Friday, January 22, 2010

The REAL Size of the Bailout

Mother Jones gives us a look at the REAL size of the bailout.

The price tag for the Wall Street bailout is often put at $700 billion—the size of the Troubled Assets Relief Program. But TARP is just the best known program in an array of more than 30 overseen by Treasury Department and Federal Reserve that have paid out or put aside money to bail out financial firms and inject money into the markets. To get a sense of the size of the real $14 trillion bailout, see our charts here.

Granted, not all of these funds have been used – but they could have been. Imagine if even a quarter of this money had been spent on job creation and helping small business entrepreneurs get loans? Instead, billions were shoveled into banks who responded by refusing to loan the rest of us money, while handing out bonuses to the same guys who drove the financial bus over the cliff.

MOJO also takes a look at the behavior of the banks in: Too Big to Jail?

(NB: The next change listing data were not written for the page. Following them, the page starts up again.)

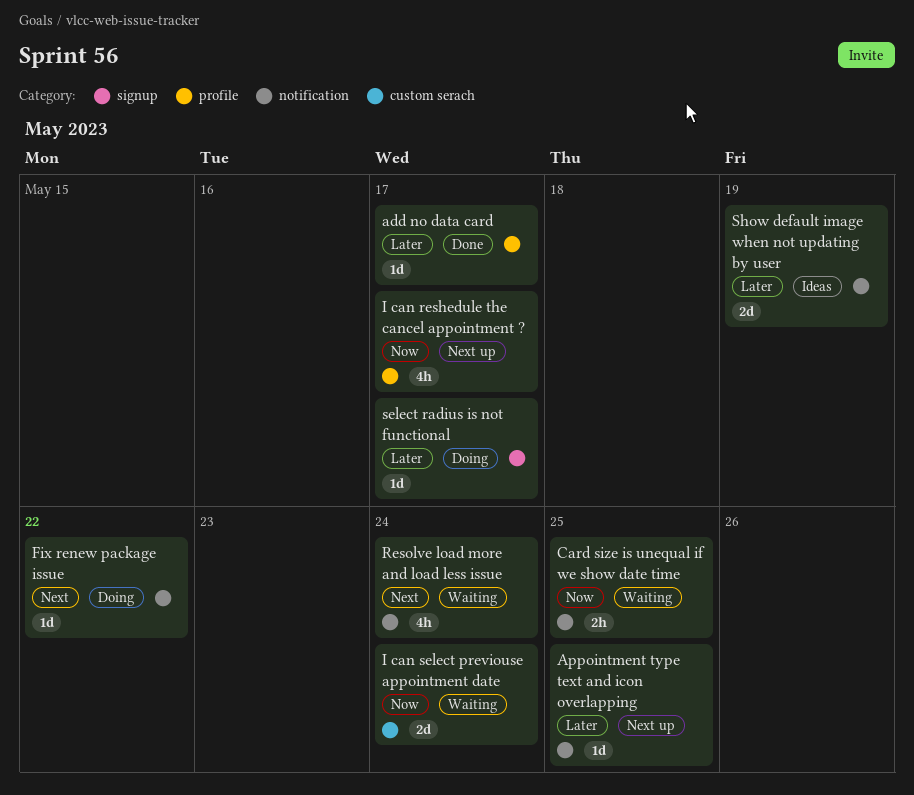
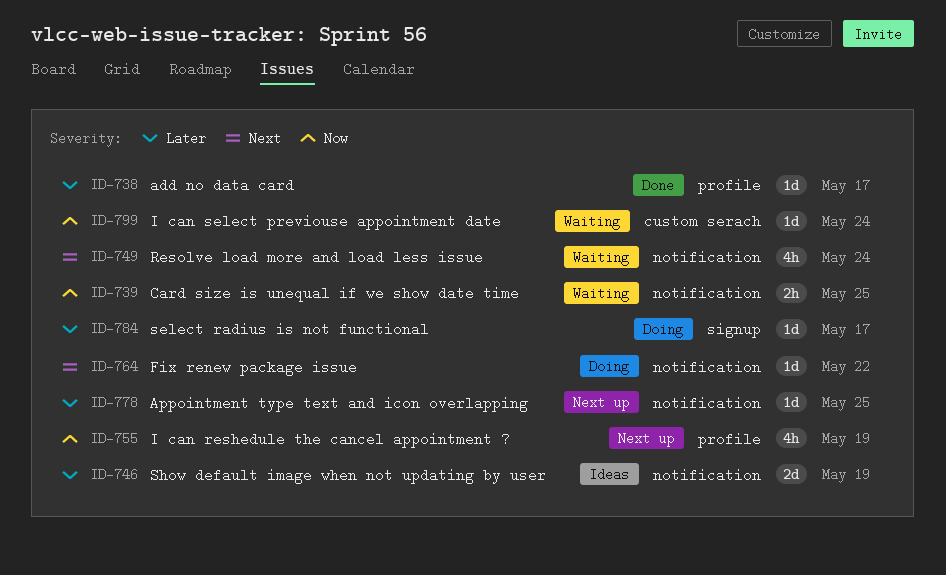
I can reshedule the cancel appointment ?, due: May 17 -> May 19
I can select previouse appointment date, estimate: 2d -> 1d

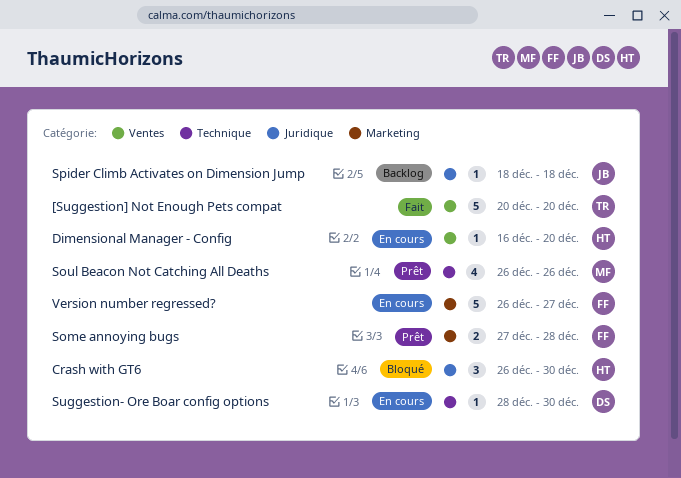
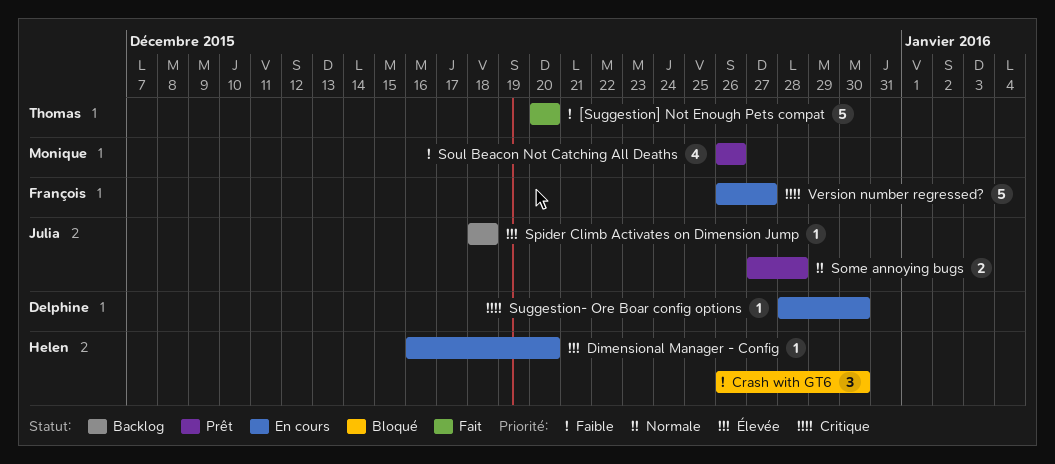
Some annoying bugs, owner: François -> Julia

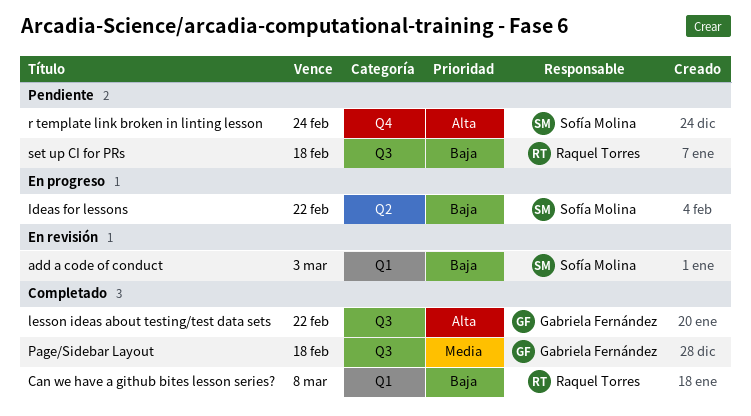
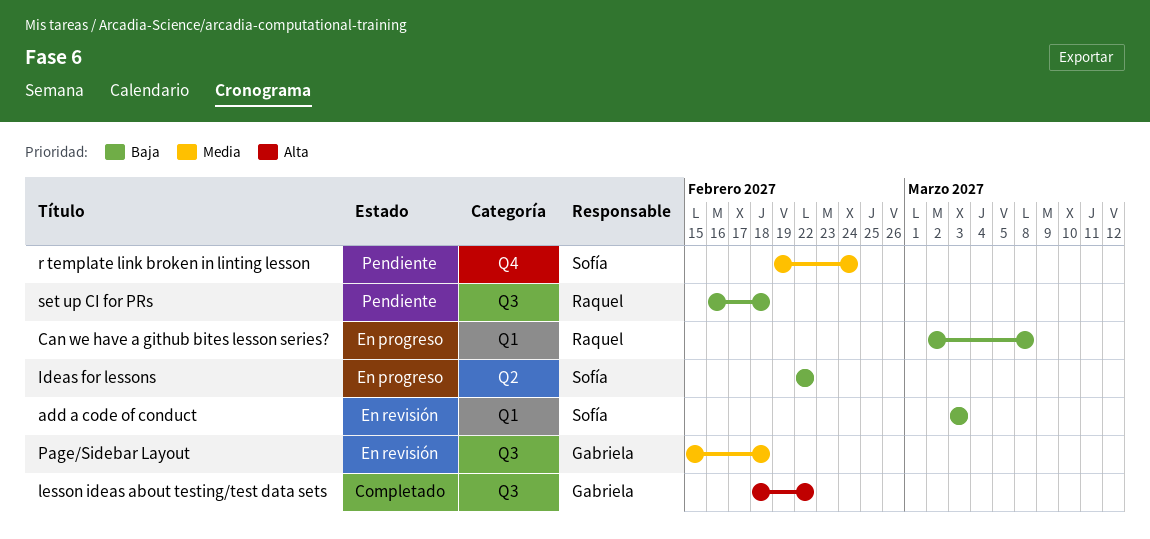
Can we have a github bites lesson series?, status: Completado -> En progreso
Page/Sidebar Layout, status: Completado -> En revisión
r template link broken in linting lesson, priority: Alta -> Media

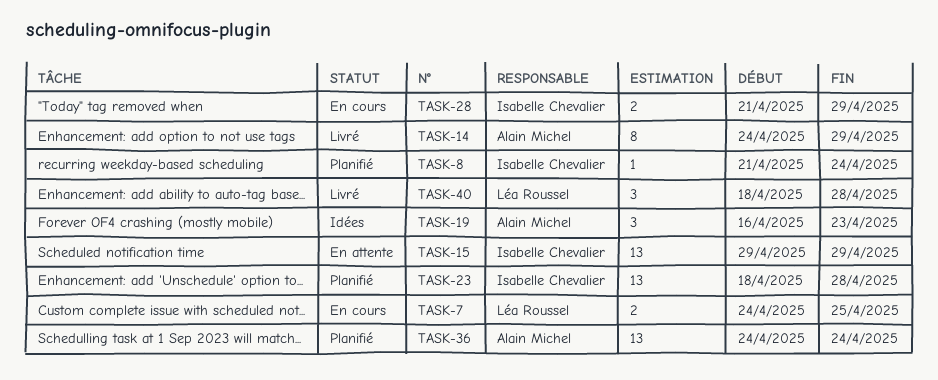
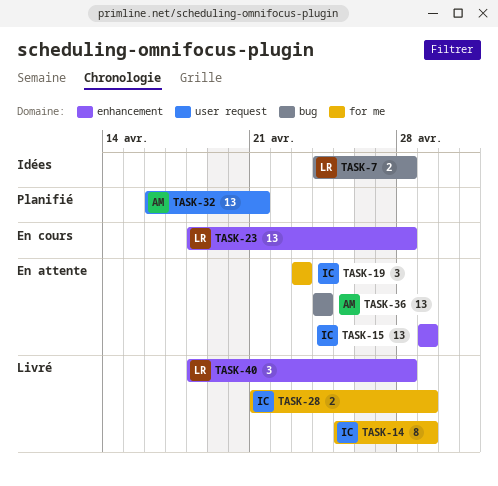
TASK-7, status: En cours -> Idées
TASK-7, due: Apr 25 -> Apr 28
TASK-8: present -> none
TASK-14, owner: Alain Michel -> Isabelle Chevalier
TASK-14, start: Apr 24 -> Apr 25
TASK-19, status: Idées -> En attente
TASK-19, owner: Alain Michel -> Isabelle Chevalier
TASK-19, start: Apr 16 -> Apr 23
TASK-23, status: Planifié -> En cours
TASK-23, owner: Isabelle Chevalier -> Léa Roussel
TASK-28, status: En cours -> Livré
TASK-32: none -> present
TASK-36, status: Planifié -> En attente

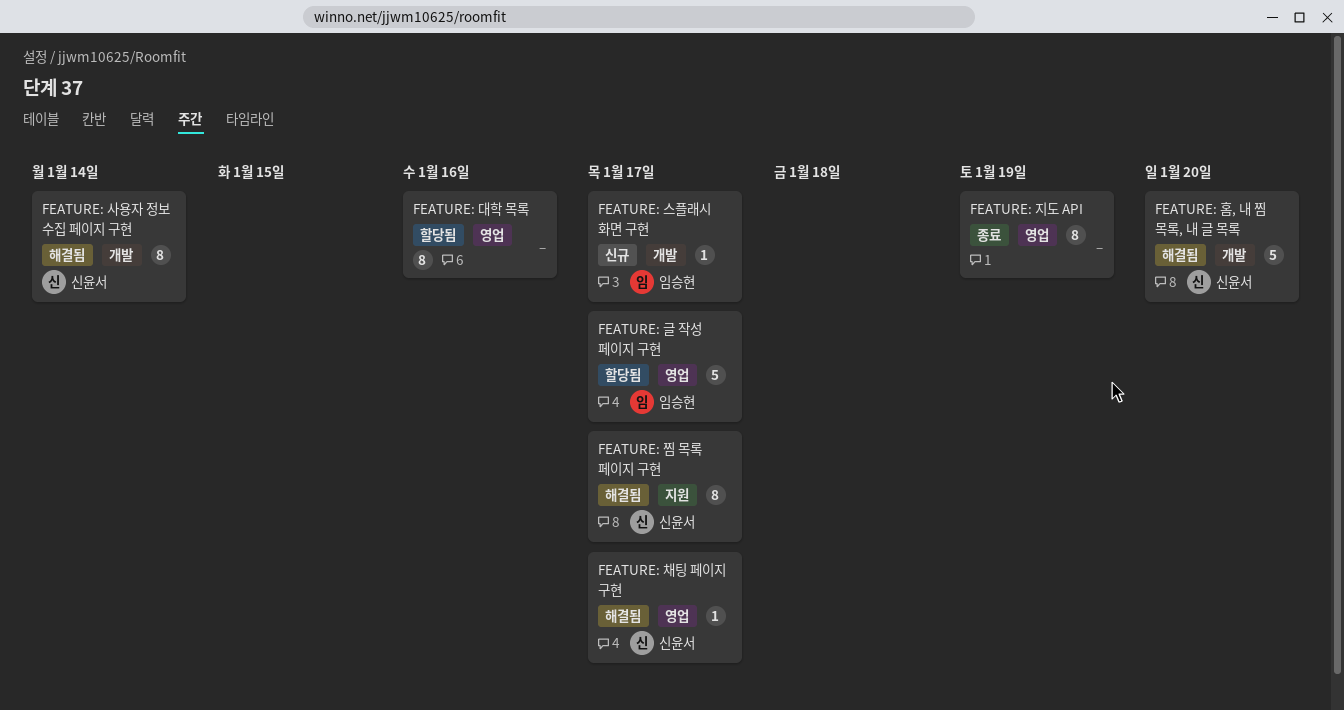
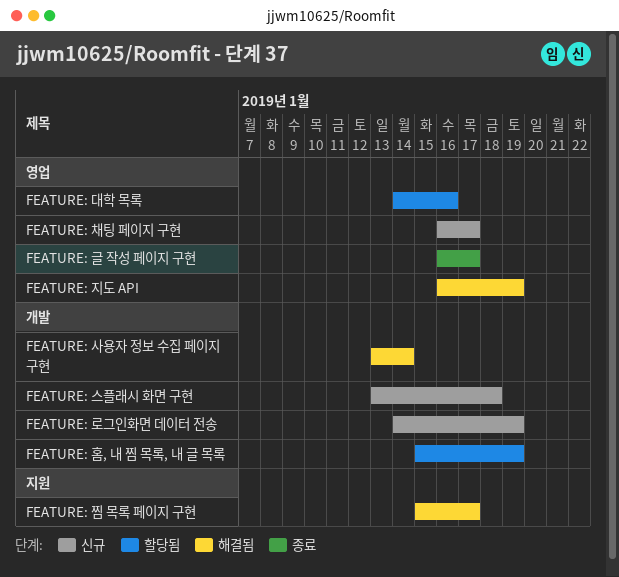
FEATURE: 글 작성 페이지 구현, status: 할당됨 -> 종료
FEATURE: 로그인화면 데이터 전송: none -> present
FEATURE: 스플래시 화면 구현, due: Jan 17 -> Jan 18
FEATURE: 지도 API, status: 종료 -> 해결됨
FEATURE: 채팅 페이지 구현, status: 해결됨 -> 신규
FEATURE: 홈, 내 찜 목록, 내 글 목록, status: 해결됨 -> 할당됨
FEATURE: 홈, 내 찜 목록, 내 글 목록, due: Jan 20 -> Jan 19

MAYBE WALL STREET should open a casino right there on the corner of Broad, because these guys simply cannot lose. After kneecapping the global economy, costing millions their homes and livelihoods, and saddling our grandchildren with massive debt—after all that, they're cashing in their bonuses from 2008. That's right, 2008—when amid the gnashing of teeth and rending of garments over the $700 billion TARP legislation (a mere 5 percent of a $14 trillion bailout; see "The Real Size of the Bailout"), humiliated banks rolled back executive bonuses. Or so we thought: In fact, those bonuses were simply reconfigured to have a higher proportion of company stock. Those shares weren't worth so much at the time, as the execs made a point of telling Congress, but that meant they could only go up, and by the time they did, the public (suckers!) would have forgotten the whole exercise. It worked out beautifully: The value of JPMorgan Chase's 2008 bonuses has increased 20 percent to $10.5 billion, an average of nearly $6 million for the top 200 execs. Goldman's 2008 bonuses are worth $7.8 billion.

And why are bank stocks worth more now? Because of the bailout, of course. Bankers aren't being rewarded for pulling the economy out of the doldrums. Nope, they're simply skimming from the trillions we've shoveled at them. The house always wins. Indeed, 2009 bonuses are expected to be 30 to 40 percent higher than 2008's.

Meanwhile, the unemployment rate creeps higher and higher, as does the number of home foreclosures. It sure is nice of us working folks to go broke, so the bankers don’t have to.

This is cross-posted at

1 comment:

DissedBelief said...

Monty Python sketch perfect Susan, thank you (just watched this movie AGAIN a couple of weeks ago). I know there are millions of us concerned about this. What comfort lawmakers and their cohorts feel to dwell amongst us peaceful and uncomplaining masses. Of course W ensured that any type of legal protesting was squashed and since then, I for one am quite fearful of appearing overly enthusiastic in my complaining. But rumblings of ousting Bernanke are now being raised and I'd love to see the rear end of Geithner too. Corruption I think is so endemic, that it is beyond institutionalized and we have the W regime to thank for sending its roots wider and deeper.